Un des premiers enjeux des démarches réflexives menées par les opérateurs en ce qui concerne les rituels funéraires est bien entendu d’améliorer leur service. Le partage d’expériences jugées réussies entre confrères ou collègues au sein de la même entreprise, par le biais des outils numériques, en constitue souvent la base. C’est ainsi que les cérémonies civiles personnalisées se seraient développées au sein des pompes funèbres générales, au Havre :

On s’est retrouvé dans la situation où la famille, elle, elle n’avait rien à proposer évidemment, parce qu’elle ne savait pas comment faire, et puis de l’autre côté il y avait ce président qui voulait faire quelque chose au nom du club et qui ne savait pas comment faire non plus. […] Et puis on a réfléchi à ce que l’on pouvait faire. […] On a organisé en l’espace de 24 h, une cérémonie qui a été, moi j’en garde un souvenir parce que c’est la première qui était comme ça, on avait tous ces joueurs qui étaient en tenue alignés en haie d’honneur, plusieurs centaines de personnes qui étaient venues rendre hommage. On avait choisi un emplacement où il y avait de la place dans le cimetière, on a eu le discours du président, on a eu un membre de la famille qui s’est dit « bah puisque le président parle, moi je voudrais lire un texte qu’il aimait bien ». Il y a un membre de la famille qui a lu un texte d’un auteur classique. Et après, quand les gens sont passés devant le cercueil pour dire un dernier adieu, on a mis « le boléro » de Ravel. Et il y avait tellement de monde, c’était une cassette, on était obligé de la remettre à zéro et de la remettre une deuxième fois. Donc c’était, c’était émouvant, quoi. Et vraiment, voilà, c’était le premier qu’on a fait comme ça. Après, qu’est-ce qu’on a fait ? Bah du coup on s’est dit puisque c’est quelque chose qui a plu, là c’est une cérémonie importante, pourquoi ne pas le faire pour des cérémonies où il y aurait moins de monde, mais où les gens finalement sont confrontés au même problème : c’est civil, il ne se passera rien. Donc, systématiquement, après on a proposé aux gens « bah écoutez, si votre défunt aimait un auteur particulier, un texte ou une chanson, n’hésitez pas à nous le dire parce que nous à ce moment-là ce qu’on peut faire c’est diffuser ».

▶ [Entrées de données]:
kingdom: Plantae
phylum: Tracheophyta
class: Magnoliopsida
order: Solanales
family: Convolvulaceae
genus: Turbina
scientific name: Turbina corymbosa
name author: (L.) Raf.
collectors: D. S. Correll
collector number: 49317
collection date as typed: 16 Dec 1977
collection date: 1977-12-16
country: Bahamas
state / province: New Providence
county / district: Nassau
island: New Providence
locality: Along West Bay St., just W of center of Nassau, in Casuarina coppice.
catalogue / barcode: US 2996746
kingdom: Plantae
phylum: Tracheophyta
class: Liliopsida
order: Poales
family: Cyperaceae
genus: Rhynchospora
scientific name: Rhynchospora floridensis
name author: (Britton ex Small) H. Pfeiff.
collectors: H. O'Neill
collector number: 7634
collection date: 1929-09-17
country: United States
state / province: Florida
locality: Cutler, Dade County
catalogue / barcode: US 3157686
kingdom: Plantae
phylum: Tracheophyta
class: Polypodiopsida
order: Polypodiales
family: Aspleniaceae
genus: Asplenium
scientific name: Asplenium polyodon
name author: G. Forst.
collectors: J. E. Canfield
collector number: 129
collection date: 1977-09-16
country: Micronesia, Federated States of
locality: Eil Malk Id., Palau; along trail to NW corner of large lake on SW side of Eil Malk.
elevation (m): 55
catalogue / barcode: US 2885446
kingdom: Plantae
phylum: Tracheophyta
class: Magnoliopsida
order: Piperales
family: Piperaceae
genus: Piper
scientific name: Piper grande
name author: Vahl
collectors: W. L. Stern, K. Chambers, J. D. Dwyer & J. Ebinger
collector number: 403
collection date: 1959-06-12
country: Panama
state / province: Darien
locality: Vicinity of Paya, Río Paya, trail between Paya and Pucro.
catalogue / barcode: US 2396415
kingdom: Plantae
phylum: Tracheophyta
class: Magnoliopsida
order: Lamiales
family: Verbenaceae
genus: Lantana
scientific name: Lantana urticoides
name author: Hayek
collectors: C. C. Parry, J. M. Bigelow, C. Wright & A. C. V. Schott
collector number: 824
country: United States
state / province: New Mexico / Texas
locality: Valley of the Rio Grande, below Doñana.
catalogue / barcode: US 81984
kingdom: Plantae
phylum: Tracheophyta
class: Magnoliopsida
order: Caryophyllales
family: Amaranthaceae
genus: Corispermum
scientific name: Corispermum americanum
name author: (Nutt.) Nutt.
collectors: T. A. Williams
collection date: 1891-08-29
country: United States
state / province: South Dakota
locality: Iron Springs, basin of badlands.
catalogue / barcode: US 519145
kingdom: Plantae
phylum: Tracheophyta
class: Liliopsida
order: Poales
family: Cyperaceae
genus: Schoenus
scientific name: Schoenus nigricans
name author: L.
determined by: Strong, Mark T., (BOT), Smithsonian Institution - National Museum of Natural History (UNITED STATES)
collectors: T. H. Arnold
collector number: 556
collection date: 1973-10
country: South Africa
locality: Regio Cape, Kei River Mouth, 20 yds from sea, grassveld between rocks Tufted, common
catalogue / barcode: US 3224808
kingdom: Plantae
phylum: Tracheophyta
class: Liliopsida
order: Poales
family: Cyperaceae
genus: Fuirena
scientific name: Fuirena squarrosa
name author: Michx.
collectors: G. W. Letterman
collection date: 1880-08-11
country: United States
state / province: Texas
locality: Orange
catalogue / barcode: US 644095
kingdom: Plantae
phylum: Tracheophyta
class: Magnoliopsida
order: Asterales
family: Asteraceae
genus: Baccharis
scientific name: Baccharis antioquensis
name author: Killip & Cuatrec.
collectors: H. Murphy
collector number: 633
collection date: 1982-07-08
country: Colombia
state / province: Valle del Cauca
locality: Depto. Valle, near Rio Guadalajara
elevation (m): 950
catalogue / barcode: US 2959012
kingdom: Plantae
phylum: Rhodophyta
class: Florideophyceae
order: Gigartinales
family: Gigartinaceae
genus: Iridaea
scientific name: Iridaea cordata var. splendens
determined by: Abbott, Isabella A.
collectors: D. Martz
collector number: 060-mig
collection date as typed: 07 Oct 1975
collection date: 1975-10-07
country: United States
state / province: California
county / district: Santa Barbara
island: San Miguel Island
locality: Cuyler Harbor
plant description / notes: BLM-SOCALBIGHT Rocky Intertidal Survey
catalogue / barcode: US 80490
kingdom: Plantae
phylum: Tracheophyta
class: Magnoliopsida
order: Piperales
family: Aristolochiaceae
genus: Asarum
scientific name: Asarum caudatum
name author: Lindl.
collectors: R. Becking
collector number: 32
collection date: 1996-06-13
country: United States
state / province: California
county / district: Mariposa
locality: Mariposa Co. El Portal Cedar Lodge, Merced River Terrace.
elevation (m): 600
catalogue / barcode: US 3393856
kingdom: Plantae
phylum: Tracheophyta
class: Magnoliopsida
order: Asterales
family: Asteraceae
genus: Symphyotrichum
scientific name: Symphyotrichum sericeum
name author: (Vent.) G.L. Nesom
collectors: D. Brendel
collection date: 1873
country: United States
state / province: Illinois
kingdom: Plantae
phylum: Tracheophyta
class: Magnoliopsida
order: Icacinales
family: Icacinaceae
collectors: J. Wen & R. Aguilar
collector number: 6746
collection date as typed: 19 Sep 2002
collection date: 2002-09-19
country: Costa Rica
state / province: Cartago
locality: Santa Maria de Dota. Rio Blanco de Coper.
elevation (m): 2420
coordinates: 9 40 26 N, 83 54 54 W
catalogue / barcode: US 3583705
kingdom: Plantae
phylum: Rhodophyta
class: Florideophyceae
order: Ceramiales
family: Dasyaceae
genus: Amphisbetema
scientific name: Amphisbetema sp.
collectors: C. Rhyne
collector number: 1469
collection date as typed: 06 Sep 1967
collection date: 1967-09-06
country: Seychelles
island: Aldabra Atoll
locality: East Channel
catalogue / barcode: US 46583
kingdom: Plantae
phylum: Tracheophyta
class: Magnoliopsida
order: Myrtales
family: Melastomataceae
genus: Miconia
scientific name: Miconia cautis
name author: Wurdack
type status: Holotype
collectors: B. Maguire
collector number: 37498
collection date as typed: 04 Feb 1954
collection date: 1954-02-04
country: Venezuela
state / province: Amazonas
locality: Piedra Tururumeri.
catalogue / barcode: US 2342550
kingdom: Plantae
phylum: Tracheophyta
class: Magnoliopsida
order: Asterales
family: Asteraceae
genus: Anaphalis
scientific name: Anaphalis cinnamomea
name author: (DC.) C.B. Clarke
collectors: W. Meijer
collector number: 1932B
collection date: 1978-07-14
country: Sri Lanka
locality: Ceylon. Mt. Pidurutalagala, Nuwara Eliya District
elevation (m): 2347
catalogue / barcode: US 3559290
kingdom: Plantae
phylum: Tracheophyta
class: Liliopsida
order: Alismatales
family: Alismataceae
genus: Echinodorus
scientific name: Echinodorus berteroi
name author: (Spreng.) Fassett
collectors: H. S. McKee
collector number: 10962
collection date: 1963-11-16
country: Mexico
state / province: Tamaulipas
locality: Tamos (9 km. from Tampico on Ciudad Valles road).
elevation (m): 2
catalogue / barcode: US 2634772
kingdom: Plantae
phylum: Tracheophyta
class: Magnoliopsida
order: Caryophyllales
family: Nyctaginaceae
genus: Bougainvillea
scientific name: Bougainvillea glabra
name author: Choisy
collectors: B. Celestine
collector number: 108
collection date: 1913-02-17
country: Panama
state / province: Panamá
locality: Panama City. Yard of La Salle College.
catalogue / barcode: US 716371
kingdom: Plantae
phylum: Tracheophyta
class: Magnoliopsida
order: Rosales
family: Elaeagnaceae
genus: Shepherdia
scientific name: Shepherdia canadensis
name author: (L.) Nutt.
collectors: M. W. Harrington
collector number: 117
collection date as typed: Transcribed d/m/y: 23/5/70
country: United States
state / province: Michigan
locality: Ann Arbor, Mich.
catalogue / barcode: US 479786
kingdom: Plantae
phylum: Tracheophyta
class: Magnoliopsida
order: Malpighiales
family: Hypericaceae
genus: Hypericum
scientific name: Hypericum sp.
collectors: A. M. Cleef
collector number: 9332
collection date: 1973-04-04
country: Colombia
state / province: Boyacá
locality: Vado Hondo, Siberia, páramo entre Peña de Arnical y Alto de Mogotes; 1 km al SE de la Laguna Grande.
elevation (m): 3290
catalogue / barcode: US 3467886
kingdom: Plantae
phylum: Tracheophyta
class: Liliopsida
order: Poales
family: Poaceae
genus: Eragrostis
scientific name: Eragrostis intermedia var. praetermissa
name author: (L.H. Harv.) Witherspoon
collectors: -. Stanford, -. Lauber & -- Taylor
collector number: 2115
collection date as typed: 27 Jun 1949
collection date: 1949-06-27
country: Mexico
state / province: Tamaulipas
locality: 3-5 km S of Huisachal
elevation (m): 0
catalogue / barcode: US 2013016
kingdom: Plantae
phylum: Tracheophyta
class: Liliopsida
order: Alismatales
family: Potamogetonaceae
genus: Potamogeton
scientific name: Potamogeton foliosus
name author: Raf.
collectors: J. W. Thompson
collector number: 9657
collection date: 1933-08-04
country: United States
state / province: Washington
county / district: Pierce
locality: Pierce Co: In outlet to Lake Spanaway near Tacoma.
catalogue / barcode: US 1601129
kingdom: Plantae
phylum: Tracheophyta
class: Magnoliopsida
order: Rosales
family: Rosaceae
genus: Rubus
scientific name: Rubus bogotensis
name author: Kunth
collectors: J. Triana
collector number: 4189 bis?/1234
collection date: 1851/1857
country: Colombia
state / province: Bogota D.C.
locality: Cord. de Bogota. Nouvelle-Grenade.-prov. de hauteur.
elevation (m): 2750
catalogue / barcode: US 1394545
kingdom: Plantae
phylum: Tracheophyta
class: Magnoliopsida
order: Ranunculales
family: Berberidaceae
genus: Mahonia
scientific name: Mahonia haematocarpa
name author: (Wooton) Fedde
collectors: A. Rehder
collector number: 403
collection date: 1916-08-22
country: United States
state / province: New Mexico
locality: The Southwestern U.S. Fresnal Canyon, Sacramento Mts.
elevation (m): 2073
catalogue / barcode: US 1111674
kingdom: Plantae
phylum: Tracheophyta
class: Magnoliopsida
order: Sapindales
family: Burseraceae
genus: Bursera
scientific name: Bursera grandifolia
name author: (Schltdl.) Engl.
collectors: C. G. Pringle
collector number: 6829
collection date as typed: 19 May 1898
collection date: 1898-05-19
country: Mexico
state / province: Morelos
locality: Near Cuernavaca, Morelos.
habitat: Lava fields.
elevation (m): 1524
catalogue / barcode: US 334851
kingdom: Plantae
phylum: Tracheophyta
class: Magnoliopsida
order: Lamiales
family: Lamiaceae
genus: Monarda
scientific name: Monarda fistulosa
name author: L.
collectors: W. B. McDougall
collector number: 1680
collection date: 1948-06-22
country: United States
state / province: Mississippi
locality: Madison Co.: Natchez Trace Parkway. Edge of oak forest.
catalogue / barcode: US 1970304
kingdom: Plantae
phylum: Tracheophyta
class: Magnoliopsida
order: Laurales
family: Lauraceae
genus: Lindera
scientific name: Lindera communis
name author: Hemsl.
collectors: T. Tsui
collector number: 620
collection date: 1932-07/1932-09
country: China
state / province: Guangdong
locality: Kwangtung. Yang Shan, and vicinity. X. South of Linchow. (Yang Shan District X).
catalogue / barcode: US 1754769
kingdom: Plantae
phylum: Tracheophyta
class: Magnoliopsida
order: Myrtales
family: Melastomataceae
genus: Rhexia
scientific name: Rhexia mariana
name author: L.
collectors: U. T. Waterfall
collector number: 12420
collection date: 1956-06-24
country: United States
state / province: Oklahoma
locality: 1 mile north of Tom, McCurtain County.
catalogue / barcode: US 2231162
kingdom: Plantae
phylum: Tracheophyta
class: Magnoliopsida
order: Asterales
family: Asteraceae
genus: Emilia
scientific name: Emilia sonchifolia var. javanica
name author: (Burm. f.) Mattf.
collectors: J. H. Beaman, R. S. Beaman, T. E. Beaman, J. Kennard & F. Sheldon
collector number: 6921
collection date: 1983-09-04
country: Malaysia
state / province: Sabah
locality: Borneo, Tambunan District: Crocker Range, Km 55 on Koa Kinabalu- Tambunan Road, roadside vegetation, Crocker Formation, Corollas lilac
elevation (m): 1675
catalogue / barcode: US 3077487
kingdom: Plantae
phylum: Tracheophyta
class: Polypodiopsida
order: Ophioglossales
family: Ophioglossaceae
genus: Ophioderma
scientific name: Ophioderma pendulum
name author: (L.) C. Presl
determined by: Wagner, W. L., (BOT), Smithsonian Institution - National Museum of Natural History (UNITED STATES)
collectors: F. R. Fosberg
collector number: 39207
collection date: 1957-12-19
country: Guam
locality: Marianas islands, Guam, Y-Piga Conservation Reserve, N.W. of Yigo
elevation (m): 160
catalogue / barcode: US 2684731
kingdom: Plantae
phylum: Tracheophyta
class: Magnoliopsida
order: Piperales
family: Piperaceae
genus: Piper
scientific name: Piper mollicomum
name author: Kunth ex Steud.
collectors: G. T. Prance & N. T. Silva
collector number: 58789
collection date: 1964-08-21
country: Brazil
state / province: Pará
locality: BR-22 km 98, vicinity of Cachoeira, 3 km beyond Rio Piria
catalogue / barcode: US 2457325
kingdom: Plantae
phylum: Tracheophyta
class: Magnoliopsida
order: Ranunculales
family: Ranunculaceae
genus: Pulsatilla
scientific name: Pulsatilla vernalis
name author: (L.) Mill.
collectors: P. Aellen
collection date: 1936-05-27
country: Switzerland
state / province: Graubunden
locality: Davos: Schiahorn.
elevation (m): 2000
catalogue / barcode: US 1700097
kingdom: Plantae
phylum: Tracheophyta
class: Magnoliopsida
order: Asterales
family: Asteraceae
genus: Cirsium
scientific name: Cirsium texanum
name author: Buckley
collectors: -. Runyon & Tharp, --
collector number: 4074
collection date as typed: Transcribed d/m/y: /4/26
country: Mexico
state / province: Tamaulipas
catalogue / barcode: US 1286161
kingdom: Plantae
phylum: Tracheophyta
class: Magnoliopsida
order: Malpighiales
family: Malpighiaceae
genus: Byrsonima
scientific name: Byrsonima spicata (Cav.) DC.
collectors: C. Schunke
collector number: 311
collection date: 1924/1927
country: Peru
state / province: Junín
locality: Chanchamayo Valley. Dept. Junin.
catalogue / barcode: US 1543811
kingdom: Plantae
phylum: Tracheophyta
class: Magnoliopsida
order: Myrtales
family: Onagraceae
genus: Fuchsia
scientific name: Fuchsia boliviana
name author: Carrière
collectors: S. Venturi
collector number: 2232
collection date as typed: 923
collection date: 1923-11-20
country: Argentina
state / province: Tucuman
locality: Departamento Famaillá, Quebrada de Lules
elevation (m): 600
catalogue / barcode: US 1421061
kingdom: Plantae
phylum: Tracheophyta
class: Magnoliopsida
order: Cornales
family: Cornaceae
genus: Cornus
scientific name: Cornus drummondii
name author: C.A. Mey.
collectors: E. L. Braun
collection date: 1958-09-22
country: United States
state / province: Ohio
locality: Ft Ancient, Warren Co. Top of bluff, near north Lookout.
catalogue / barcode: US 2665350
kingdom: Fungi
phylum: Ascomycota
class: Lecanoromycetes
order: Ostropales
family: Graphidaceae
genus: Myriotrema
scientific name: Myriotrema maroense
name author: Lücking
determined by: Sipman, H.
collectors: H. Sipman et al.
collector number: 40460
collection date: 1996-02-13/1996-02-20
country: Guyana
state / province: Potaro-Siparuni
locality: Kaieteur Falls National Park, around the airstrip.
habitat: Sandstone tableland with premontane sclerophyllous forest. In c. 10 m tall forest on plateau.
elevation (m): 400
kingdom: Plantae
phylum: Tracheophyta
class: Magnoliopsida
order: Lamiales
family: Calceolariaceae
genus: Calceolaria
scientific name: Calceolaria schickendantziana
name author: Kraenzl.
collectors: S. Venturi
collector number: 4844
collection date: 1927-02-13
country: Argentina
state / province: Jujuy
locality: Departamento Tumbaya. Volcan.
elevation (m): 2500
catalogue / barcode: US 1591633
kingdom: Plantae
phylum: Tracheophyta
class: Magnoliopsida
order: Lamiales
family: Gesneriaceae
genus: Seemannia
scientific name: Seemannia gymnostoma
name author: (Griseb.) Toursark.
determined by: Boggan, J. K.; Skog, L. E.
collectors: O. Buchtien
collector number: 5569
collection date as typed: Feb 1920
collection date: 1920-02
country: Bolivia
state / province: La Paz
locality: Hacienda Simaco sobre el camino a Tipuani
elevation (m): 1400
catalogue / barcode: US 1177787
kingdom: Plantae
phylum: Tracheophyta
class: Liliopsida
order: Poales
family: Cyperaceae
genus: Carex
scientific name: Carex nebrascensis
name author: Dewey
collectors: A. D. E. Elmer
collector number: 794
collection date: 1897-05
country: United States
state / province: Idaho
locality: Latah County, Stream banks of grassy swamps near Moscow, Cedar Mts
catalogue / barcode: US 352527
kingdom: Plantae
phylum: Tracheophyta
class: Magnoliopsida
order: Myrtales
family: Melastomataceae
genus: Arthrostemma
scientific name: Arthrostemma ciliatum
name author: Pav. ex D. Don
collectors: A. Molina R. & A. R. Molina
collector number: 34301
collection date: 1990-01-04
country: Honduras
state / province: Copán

▶ [Énoncé 1]:
Répondez brièvement à ces questions sur le texte sur les rituels funéraires.
(a) Dans quelle ville les cérémonies civiles personnalisées se seraient-elles développées au sein des pompes funèbres générales ?
(b) En combien de temps la première cérémonie de ce genre a-t-elle été organisée ?
(c) Quelle œuvre musicale a été diffusée pendant que les gens passaient devant le cercueil ?
▶ [Énoncé 2]:
Reprenez le texte sur les rituels funéraires à la suite de sa dernière phrase et poursuivez-le.
Les entrées n'ont aucun lien avec le texte sur les rituels funéraires.

▶ [Réponse 1]:
(a) Au Havre.
(b) En l'espace de 24 h.
(c) « Le boléro » de Ravel.

▶ [Réponse 2]:
(Cadre d’une entreprise funéraire).


L’entreprise cherche alors à développer l’idée et la diffuse auprès de l’ensemble de ses employés en les formant à partir de l’expérience rapportée. L’amélioration du rituel va donc consister au départ à lui donner un contenu à partir de ce qu’aimait le défunt. Conscient qu’il peut avoir une part croissante dans l’instauration du rituel, l’opérateur en prend l’initiative auprès des familles. Ces dernières, ne sachant pas ce qui peut être fait et ne disposant pas forcément de référence ou d’exemple à suivre en la matière, sont souvent désemparées et s’en remettent à la seule volonté exprimée par le défunt : « Je ne veux rien » [18]. Pour faciliter la personnalisation des obsèques, des supports sont créés pour proposer des exemples de textes et de musiques, et pallier les inégalités de capital culturel entre les familles :

Vous avez des gens qui n’ont aucune culture musicale, vous avez des gens qui ne lisent pas. Donc on leur a proposé des textes, on leur a proposé des musiques classiques, en leur disant « si vous voulez, si, vous, vous n’en avez pas, nous on peut vous en proposer ».
(Cadre d’une entreprise funéraire).


L’investissement des différents membres du personnel, que les familles rencontrent pour l’organisation du rituel funéraire, est relatif à l’importance qu’ils y accordent dans leur activité professionnelle et aux contraintes qui s’imposent à eux, en termes de délais et de moyens matériels.
L’amélioration de l’offre de service en matière de rituels d’obsèques civiles passe aussi par une attention portée à l’esthétique des cérémonies, à leur mise en scène et aux espaces dans lesquels elles ont lieu, en développant des salles omnicultes par exemple. Des efforts architecturaux sont réalisés, notamment dans les crématoriums, pour penser les parcours, aménager les séparations, etc. Mais il ne faut pas oublier que l’esthétique passe aussi par les détails :

On se regarde, on fait un geste. Rien que ce geste, pof. Par exemple, il a oublié une fleur ou la fleur est tordue… tout à l’heure, c’était la jupe [morceau de tissu élastiqué entourant la base du cercueil pour cacher le support sur lequel il est installé]. Parce qu’ils arrivent, ils saluent, ils ont oublié. Cette jupe, on la lève toujours pour qu’elle ne se prenne pas les pieds dans les roues. Vous l’avez vu, hein ? ! Donc automatiquement, il faut la baisser, pour ne pas voir les roues.
(Porteur).


Les porteurs et maîtres de cérémonie portent une attention très soutenue aux détails, notamment pour se distinguer, avoir leur signature. Cela peut passer par les tenues (gants blancs, casquette, etc.), la manière de réaliser la mise en bière, de porter le cercueil ou encore de saluer l’assemblée. Ils observent la façon dont s’y prennent leurs concurrents pour réajuster leurs propres pratiques à l’aune d’une initiative jugée positive.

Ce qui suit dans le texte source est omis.